Deutschland hat doch damals auch für die Ukraine gestimmt. Also muss man die Wahl auch akzeptieren. Wenn jetzt einige nicht in die Ukraine kommen wollen, kommen sie nicht. Wenn sie kommen, kommen sie. Ich mache keine Politik, ich organisiere die EURO. Für anderes ist es jetzt zu spät.

Hat Ihr Freund Wolfgang Niersbach, der neue DFB-Präsident, Sie bezüglich dieser Diskussion angerufen?

Ja. Er hat gefragt, was wir tun werden. Ich habe ihm gesagt: Hör zu, Wolfgang. Ich kann keine Politik machen. Wir werden ein Kommuniqué veröffentlichen und die Behörden auf die Probleme, insbesondere im Umgang mit Frau Timoschenko, hinweisen.

Wie intensiv haben Sie die politischen Diskussionen gerade in Deutschland verfolgt?

Ich weiß, dass der Druck auf den DFB und Wolfgang groß war. Deutschland kann natürlich eine Position einnehmen. Die Uefa kann eine andere Position einnehmen. In Deutschland sind die Strukturen anders. Wir sind neutral und unabhängig. Ich glaube nicht, dass Russland es beispielsweise hinnehmen würde, dass ich etwas über die Ukraine sage. Die Länder im Osten haben vielleicht andere Probleme als Deutschland, Spanien oder Italien. Aber ich bin Präsident von 53 Verbänden, nicht nur Präsident der Deutschen.

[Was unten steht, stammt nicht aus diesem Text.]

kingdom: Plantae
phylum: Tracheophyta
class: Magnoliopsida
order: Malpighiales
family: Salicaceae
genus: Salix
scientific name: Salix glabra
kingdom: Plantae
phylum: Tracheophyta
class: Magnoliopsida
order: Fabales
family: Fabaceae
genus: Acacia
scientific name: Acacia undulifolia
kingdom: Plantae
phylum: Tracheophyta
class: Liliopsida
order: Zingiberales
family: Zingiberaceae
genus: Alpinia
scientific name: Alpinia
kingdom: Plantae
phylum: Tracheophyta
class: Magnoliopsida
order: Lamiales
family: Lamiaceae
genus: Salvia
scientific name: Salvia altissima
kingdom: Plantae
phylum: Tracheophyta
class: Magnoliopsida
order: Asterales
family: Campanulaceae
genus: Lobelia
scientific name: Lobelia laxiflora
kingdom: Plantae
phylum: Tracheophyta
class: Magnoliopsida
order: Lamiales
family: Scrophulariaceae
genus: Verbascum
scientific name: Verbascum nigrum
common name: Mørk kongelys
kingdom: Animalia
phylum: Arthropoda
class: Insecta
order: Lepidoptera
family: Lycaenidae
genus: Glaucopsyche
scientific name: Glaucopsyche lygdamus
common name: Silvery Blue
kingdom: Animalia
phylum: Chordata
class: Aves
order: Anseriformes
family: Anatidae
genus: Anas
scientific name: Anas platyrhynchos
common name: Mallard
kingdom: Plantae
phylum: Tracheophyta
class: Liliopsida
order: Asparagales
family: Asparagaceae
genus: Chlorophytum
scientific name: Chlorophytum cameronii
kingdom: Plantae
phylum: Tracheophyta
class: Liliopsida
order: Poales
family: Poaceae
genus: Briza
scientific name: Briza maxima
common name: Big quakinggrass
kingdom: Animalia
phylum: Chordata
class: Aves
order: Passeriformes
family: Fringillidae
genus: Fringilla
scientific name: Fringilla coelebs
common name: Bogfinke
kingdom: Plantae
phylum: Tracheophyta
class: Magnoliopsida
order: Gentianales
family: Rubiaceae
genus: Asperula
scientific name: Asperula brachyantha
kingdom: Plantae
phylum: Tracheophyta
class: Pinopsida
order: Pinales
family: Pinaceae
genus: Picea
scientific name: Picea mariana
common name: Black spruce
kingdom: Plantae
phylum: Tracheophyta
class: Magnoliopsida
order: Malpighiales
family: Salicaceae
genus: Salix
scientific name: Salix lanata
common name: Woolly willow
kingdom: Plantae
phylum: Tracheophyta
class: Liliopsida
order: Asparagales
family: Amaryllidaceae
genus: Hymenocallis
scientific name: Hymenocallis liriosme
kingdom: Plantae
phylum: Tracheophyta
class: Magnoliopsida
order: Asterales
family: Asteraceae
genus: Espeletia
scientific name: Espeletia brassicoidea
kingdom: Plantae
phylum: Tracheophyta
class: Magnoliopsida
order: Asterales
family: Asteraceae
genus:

Denken Sie dennoch für künftige Bewerbungsprozesse an die Einführung eines Minimum-Standards für Menschenrechte in den jeweiligen Ländern?

Ich kann Ihnen die damaligen Reaktionen zeigen, als die EM an Polen und die Ukraine vergeben wurde. Alle haben applaudiert und die Öffnung zum Osten begrüßt. Jetzt sind sie nicht zufrieden mit der politischen Situation im Land. Es liegt nicht in meiner Verantwortung, dass Frau Timoschenko im Gefängnis ist. Das ist Sache der ukrainischen Justiz.

Kann man sich solche Debatten nicht künftig ersparen und sagen: Wenn ein Land die EURO haben will, muss es gewisse Standards erfüllen?

Am Anfang waren alle zufrieden mit der Wahl. Und was machen wir, wenn eine Regierung wechselt? Nehmen wir das Turnier dann aus politischen Gründen wieder weg? Schwierig, schwierig.

Also keine festgeschriebenen Standards für Menschenrechte?

Nein. Die Mitglieder des Exekutivkomitees müssen nach ihrem besten Wissen und Gewissen wählen. Sie sind es, die das entscheiden. Ich habe nur eine Stimme, ich habe damals nicht für Polen und die Ukraine gestimmt, ich habe für Italien gestimmt. Dort wäre es jetzt wahrscheinlich wegen der Krise auch nicht viel leichter... (lacht).

Und nächstes Mal wählen Sie die Türkei?

Wenn sie sich bewerben, werde ich für die Türkei stimmen und ich werde mich dafür einsetzen, dass die Türkei den Zuschlag erhält. Aber nur, wenn es 2020 dort keine Olympischen Spiele gibt.